Problem Set 7

Problem Set 7

CMSC 426

Assigned Thursday, April 29; Due Thursday, May 6

(15 points) Suppose I is a matrix representing the coordinates of image points.

9 27 21 24 24 9

I = 19 22 10 19 19 19

19 43 38 36 33 25

24 29 9 24 24 24

This has the same form used in class. Each column represents the coordinates of a different point, the first two rows give the u and v coordinates of the points in the first image, the second two rows give the coordinates for the second image. Produce a new matrix, J, in which all translation in I has been removed.

(15 points) Here is a new J matrix in which I have already removed all the translation.

J =

6 6 6 3 21 24

6 18 6 15 3 12

29 29 8 10 ?? 41

10 30 10 25 5 ??

Two entries in this matrix are missing.

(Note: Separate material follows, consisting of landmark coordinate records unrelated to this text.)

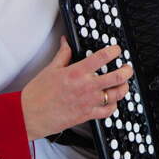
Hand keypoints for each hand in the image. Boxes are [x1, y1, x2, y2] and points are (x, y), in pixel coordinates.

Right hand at [19, 37, 133, 138]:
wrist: (30, 115)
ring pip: (116, 94)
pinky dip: (114, 105)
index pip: (102, 58)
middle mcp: (86, 87)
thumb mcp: (50, 69)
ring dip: (123, 88)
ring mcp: (89, 102)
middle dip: (127, 70)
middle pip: (117, 77)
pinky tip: (113, 101)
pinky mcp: (87, 115)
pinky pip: (108, 111)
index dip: (114, 51)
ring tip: (124, 84)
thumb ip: (62, 54)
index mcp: (76, 72)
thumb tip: (66, 42)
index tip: (117, 50)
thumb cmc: (37, 94)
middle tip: (128, 67)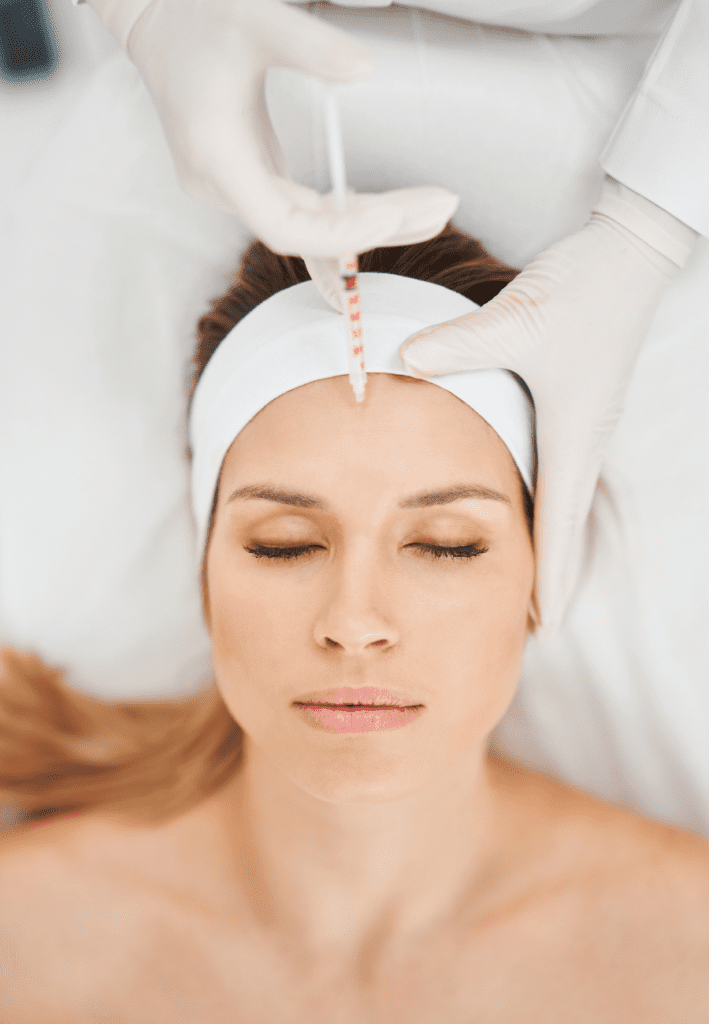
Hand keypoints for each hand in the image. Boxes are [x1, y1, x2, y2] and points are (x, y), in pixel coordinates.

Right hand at [85, 0, 457, 256]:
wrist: (157, 21)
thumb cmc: (197, 18)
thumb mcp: (256, 19)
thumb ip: (310, 46)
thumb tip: (365, 68)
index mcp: (217, 160)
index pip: (283, 227)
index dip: (337, 234)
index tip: (390, 217)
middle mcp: (223, 187)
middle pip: (307, 232)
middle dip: (375, 226)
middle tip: (441, 210)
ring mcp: (235, 189)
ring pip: (309, 224)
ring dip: (369, 221)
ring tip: (430, 211)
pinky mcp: (249, 180)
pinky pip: (301, 214)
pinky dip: (342, 222)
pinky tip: (381, 232)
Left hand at [399, 176, 697, 637]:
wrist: (628, 254)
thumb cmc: (583, 290)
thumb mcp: (517, 320)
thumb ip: (458, 346)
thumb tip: (401, 363)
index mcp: (571, 436)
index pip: (561, 525)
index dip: (553, 578)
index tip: (544, 625)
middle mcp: (581, 440)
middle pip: (566, 526)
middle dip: (552, 576)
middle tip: (532, 621)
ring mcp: (582, 425)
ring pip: (564, 502)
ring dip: (550, 544)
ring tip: (529, 580)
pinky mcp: (576, 405)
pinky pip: (558, 472)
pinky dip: (547, 506)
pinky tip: (528, 508)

Use the rank constraint to fill them in. Note this is a bit of a trick question. Instead, I suggest solving the problem with

J2 =

16 12 11 26 16 43

45 40 10 15 35 25

5 0 10 10 ?? 20

43 40 10 33 21 ??

You may solve this problem with either J or J2. For extra credit, solve the problem with both, and explain why the original formulation is a bit tricky.

(15 points) Here is another new matrix J in which I have removed all the translations.

J =

21 0 24 6 9 18

0 18 12 15 0 18

34 15 41 26 21 u

0 30 20 25 0 v

Two entries are missing, denoted by u and v. Write an equation that describes the location that (u,v) must have in the second image. Why can’t we just use the rank constraint to fill them in, as we did with problem 2?

. Note this is a bit of a trick question. Instead, I suggest solving the problem with

J2 =

54 47 47 44 35 48

10 45 0 30 35 45

30 40 40 40 10 u

46 47 20 34 57 v

You may solve this problem with either J or J2. For extra credit, solve the problem with both, and explain why the original formulation is a bit tricky.

(15 points) Here is another new J matrix in which I have removed all translation:

J =

9 15 12 6 6 15

9 3 21 3 15 21

21 20 37 29 32 20

15 5 35 5 25 35

15 25 20 10 10 25

21 3 49 31 47 21

Using singular value decomposition (svd in MATLAB), factor J into two matrices, S and P, so that J = S*P. P will be a matrix representing possible 3D coordinates of points, so it should be 3x6.

(10 points) Below are two image matrices, I1 and I2. These have not had translation removed; they may contain translation.

I1 =

6 24 12 9 15 15

25 22 7 13 25 16

15 45 17 31 30 27

34 29 4 14 34 19

I2 =

7 37 17 12 22 22

34 39 8 38 38 25

32 28 8 16 32 20

13 21 5 29 17 13

Determine whether it is possible that these are images of the same 3D points. Explain your reasoning.

Suppose we have an image, H. The intensity of a pixel in H is given by the equation H(x,y) = x + y. So, for example, the intensity at the point (7,3) is 10. Suppose we create a new image, I, by translating every pixel in H two pixels to the right. So, for example, the intensity in the new image at pixel (7,5) will be the same as the intensity in the old image at (5,5).

(5 points) What is the image gradient at I(5,6)?
(5 points) What is the temporal derivative, I_t, of the image I at (5,6).
(5 points) Write down the optical flow equation at the position (5,6), which provides a constraint on the motion vector. Show that the true motion satisfies this equation.
(5 points) Now suppose that the image looks a little different in another region. Specifically, for x,y>10, the image H is described by the equation H(x,y) = 2x + y. However, the motion is still the same, so that even in this region, points move two pixels to the right, and the intensity at (13,15) in image I is equal to the intensity at (11,15) in image H. What is the image gradient at (14,14) in image I?
(5 points) What is the temporal derivative at (14,14) in image I?
(5 points) Write down the optical flow equation at the position (14,14). Show that using this equation, and the equation you derived in part c, you can uniquely determine the optical flow.